Pourquoi l’ homéopathie a-t-elle toujours des adeptes?
Comment est-il possible, au 21e siècle, de pouvoir encore parler d’homéopathie autrement que comme d’une croyance folklorique appartenant au passé ? Ne sommes nous pas tous censés sinon parler, du moins pouvoir comprendre de la même façon, un langage scientifique construit sur une base logique partagée par tous.
Que certains puissent croire (en l’homéopathie) vient, entre autres, d’observations d’efficacité (?). On peut envisager qu’il existe chez ceux-là une méconnaissance ou une mauvaise appréhension de ce que sont les biais de perception et de cognition. Il reste capital de continuer à communiquer dessus. Notre cerveau, en effet, possède une incroyable propension à créer des liens qui lui semblent logiques, à interpréter ce qu’il perçoit en fonction de ce qu’il connaît, ou croit connaître, de son environnement. En prendre conscience est indispensable avant d’entamer toute démarche scientifique. (Les illusions d’optiques ne sont qu’un exemple, mais tellement frappant, qui doit nous inciter à nous méfier de ce que nous percevons*). À partir du moment où on identifie ces biais, à partir du moment où on reconnaît l’effet placebo, où on admet que la guérison peut survenir spontanément ou pour tout autre raison que l’action propre du médicament, pourquoi en restent-ils toujours qui ne se laissent pas convaincre ?
D’accord, les bases de l’interprétation des études reposent sur une utilisation d’un domaine ardu d’une science repoussoir pour certains que sont les mathématiques : utiliser et comprendre correctement ce que sont les statistiques n’est certainement pas aisé. Mais les maths ne mentent pas… on devrait pouvoir s’entendre sur les résultats?
Peut-être existe-t-il aussi un réel manque de culture scientifique dans notre société, un défaut de promotion des sciences et d’enseignement de la démarche scientifique qui expliquerait cette difficulté à se retrouver autour d’un consensus de méthode. (D’ailleurs, la réforme du lycée, qui accentue les spécialisations au détriment d’une culture générale, va-t-elle vraiment dans le bons sens?)

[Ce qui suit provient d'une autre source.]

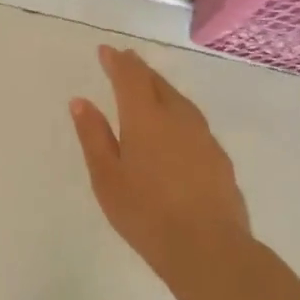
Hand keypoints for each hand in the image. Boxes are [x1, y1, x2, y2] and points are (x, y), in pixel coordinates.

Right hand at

Lorsqu’on se prétend sceptique, il paraît évident d’adhérer spontanément à l’adage « une affirmation extraordinaire demande des preuves plus qu’ordinaires » … Oui, mais, finalement, pourquoi ? Quelle justification à cela ? Un éclairage peut être apporté par un début d’intuition de ce qu’est le Bayésiannisme (merci à « Mr Phi » et « Science4All » -voir aussi pour une première approche la vidéo d’hygiène mentale-) : l’interprétation que l’on fait d’une statistique dépend aussi de notre a priori. Les statistiques ne disent pas une vérité, elles n’apportent pas de conclusion. Elles sont, et doivent rester, un simple outil, et l’interprétation qu’on en fait, la compréhension qu’on a du résultat d’une étude comprend toujours une part de subjectivité, inévitable, et même nécessaire pour s’approcher de la vérité. Selon notre a priori, on n’accordera pas la même valeur à telle ou telle étude. Et on peut toujours essayer de juger de la qualité des publications : les statistiques ne disent pas une vérité, et la (petite) part de subjectivité qui demeurera toujours dans l’évaluation et l’interprétation est probablement une explication des discordances d’opinions qui persistent aujourd’hui. Il existe « statistiquement » forcément des études (même bien faites !) qui valident les effets de l’homéopathie : selon notre a priori, on leur accordera plus ou moins d’importance. L’objectivité parfaite et totale est inatteignable : l’ensemble de toutes les études possibles sur un sujet est infini, et multiplier les études produit de toutes façons, obligatoirement de plus en plus de faux positifs (ou de faux négatifs). Il reste immanquablement toujours une part de « bon sens » dans l’interprétation, mais qui ne peut parfaitement se mesurer.
Critiquer la qualité des études est nécessaire, mais délicat, car, au delà de quelques éléments objectif, le jugement comporte inévitablement une part de subjectivité. (A moins de tomber sur une bonne grosse fraude mathématique … Ce qui se rencontre parfois). On peut aussi reconnaître à chacun ses raisons de (mal) penser. Il nous reste alors surtout le « rasoir d’Ockham », qui est un choix de pensée, logique et raisonnable, mais un choix avant tout. Raisonnablement, ce que nous connaissons aujourd’hui de la médecine et de la pathologie suffit à expliquer les guérisons que l’on rencontre.
*On par exemple aller voir la vidéo du National Géographic ou la série de films « Crétin de cerveau » de science étonnante.